▶ [Work item] Bring together copies of the lines in the data below that contain the word "wrist".

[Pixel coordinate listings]
───

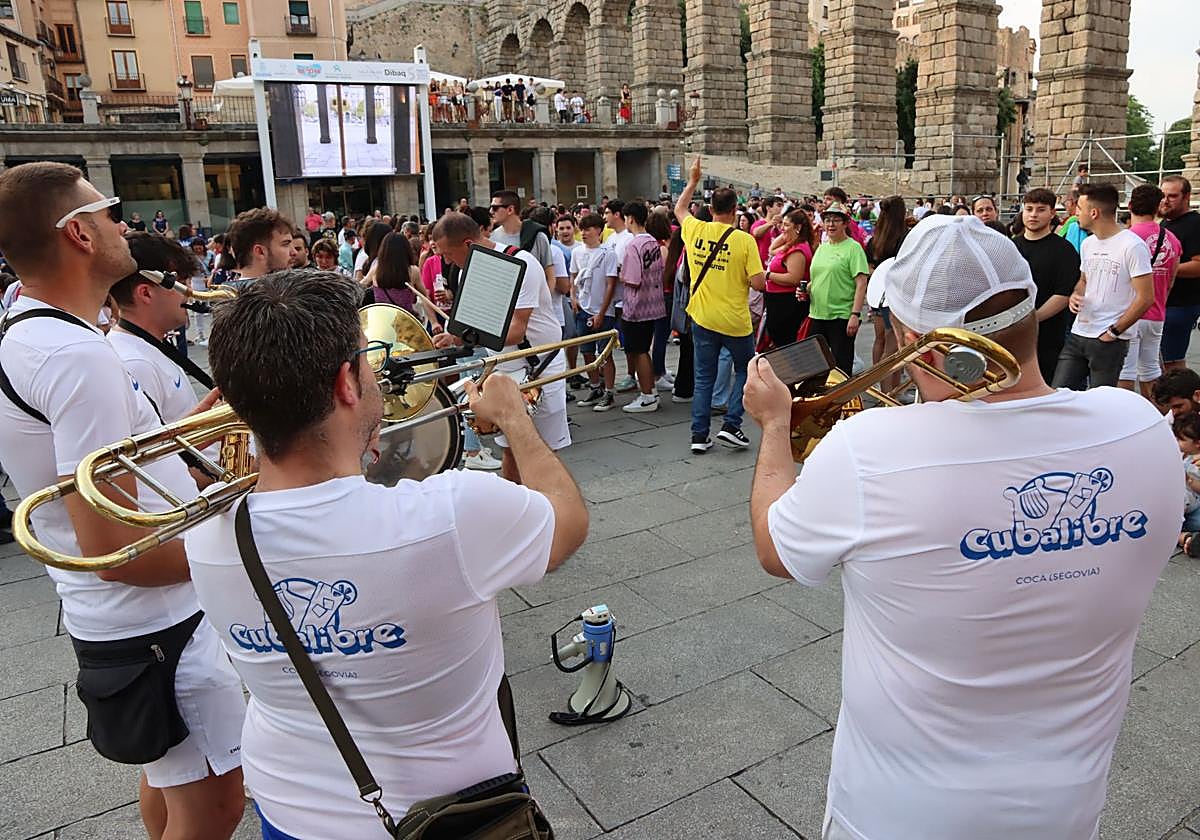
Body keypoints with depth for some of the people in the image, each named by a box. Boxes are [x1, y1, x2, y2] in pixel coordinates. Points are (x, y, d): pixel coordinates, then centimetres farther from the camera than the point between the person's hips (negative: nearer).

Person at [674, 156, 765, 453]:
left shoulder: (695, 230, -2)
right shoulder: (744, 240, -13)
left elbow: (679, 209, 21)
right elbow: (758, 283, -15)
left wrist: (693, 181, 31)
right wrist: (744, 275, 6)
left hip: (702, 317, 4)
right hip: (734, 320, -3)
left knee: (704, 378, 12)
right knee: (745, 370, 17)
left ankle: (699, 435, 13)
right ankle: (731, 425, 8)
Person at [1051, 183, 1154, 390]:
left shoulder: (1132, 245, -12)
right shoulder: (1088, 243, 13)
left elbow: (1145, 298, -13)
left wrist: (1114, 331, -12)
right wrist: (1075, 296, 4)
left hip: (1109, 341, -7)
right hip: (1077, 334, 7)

───

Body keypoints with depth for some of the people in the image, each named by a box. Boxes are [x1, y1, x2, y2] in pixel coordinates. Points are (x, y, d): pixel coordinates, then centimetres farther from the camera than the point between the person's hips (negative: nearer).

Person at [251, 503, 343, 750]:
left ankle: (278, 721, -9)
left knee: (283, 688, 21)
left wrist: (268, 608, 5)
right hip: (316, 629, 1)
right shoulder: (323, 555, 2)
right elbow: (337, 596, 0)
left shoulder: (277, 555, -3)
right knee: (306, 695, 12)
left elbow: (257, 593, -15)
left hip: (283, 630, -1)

───

▶ [Response box]
left wrist: (693, 181, 31)
right wrist: (744, 275, 6)
left wrist: (1114, 331, -12)
right wrist: (1075, 296, 4)
left wrist: (268, 608, 5)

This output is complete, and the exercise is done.